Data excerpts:
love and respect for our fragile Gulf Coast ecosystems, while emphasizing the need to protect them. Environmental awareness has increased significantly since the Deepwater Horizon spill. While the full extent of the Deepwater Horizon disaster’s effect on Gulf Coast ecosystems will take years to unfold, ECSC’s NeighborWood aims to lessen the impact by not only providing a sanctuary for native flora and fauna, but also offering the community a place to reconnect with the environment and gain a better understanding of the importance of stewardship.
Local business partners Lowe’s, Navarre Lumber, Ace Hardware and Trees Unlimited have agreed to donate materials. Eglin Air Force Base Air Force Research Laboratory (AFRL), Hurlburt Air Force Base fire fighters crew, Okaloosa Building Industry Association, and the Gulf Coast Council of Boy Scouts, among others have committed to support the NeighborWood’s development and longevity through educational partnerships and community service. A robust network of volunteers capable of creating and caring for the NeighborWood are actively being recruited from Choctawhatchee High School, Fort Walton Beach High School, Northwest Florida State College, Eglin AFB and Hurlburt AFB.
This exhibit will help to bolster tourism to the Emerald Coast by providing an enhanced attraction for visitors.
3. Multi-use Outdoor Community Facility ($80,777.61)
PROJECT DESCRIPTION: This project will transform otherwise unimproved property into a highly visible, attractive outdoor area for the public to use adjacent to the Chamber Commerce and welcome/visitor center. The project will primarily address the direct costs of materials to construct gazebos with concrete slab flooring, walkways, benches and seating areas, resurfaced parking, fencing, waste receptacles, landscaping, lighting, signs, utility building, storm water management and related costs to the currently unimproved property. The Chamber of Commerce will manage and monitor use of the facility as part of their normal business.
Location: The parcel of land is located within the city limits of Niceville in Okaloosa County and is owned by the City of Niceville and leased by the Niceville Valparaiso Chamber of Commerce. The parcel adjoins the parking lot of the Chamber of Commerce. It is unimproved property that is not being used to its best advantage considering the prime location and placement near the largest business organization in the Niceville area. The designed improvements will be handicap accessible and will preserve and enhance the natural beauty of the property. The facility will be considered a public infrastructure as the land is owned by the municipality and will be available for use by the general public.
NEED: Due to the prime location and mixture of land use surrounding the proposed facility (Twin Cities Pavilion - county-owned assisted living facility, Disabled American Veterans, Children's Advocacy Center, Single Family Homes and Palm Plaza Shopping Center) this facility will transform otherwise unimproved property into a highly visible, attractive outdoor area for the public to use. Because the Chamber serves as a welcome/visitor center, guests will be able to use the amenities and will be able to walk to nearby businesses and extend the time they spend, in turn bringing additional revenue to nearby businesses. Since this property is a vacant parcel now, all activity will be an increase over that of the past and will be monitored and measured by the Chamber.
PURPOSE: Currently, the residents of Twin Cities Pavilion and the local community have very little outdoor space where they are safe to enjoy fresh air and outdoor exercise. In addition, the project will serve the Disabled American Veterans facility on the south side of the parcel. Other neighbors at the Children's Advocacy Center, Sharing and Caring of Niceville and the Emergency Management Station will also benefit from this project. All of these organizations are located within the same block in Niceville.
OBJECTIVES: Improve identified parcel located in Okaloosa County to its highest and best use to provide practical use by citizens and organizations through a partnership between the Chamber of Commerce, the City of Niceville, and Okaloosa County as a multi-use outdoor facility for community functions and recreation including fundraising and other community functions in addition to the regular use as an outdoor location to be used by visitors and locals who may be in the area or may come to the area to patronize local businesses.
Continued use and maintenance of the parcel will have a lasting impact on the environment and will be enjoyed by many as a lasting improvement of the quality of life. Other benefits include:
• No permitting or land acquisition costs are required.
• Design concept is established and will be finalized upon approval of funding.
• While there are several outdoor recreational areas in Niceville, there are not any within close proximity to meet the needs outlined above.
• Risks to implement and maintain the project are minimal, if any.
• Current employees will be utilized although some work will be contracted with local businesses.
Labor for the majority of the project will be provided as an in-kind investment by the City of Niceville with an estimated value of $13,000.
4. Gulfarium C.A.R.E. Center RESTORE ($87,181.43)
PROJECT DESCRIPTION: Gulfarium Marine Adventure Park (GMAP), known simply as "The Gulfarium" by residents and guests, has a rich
==
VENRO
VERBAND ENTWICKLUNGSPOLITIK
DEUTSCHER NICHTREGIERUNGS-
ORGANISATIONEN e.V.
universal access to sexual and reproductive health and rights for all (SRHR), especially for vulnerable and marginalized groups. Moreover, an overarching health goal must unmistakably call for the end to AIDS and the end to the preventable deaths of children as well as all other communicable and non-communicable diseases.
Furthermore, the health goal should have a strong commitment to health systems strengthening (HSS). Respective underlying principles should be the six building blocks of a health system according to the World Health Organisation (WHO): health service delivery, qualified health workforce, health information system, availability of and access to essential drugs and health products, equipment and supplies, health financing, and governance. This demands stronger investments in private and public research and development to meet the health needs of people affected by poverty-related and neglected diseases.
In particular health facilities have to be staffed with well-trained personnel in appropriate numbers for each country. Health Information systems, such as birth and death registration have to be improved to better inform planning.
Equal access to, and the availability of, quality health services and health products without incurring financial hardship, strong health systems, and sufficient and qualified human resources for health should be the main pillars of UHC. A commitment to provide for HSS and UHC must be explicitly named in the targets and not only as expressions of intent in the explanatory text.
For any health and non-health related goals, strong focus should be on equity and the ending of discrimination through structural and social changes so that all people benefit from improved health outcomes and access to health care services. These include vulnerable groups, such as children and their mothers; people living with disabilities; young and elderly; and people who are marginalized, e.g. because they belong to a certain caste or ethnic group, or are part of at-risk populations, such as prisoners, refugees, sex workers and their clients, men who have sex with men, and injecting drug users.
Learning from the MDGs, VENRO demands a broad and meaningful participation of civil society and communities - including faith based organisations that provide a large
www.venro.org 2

WHAT YOU HAVE TO DO:
What belongs in the answer is each line of the data that has the word "well".

YOUR RESPONSE:
universal access to sexual and reproductive health and rights for all (SRHR), especially for vulnerable and marginalized groups. Moreover, an overarching health goal must unmistakably call for the end to AIDS and the end to the preventable deaths of children as well as all other communicable and non-communicable diseases.
In particular health facilities have to be staffed with well-trained personnel in appropriate numbers for each country. Health Information systems, such as birth and death registration have to be improved to better inform planning.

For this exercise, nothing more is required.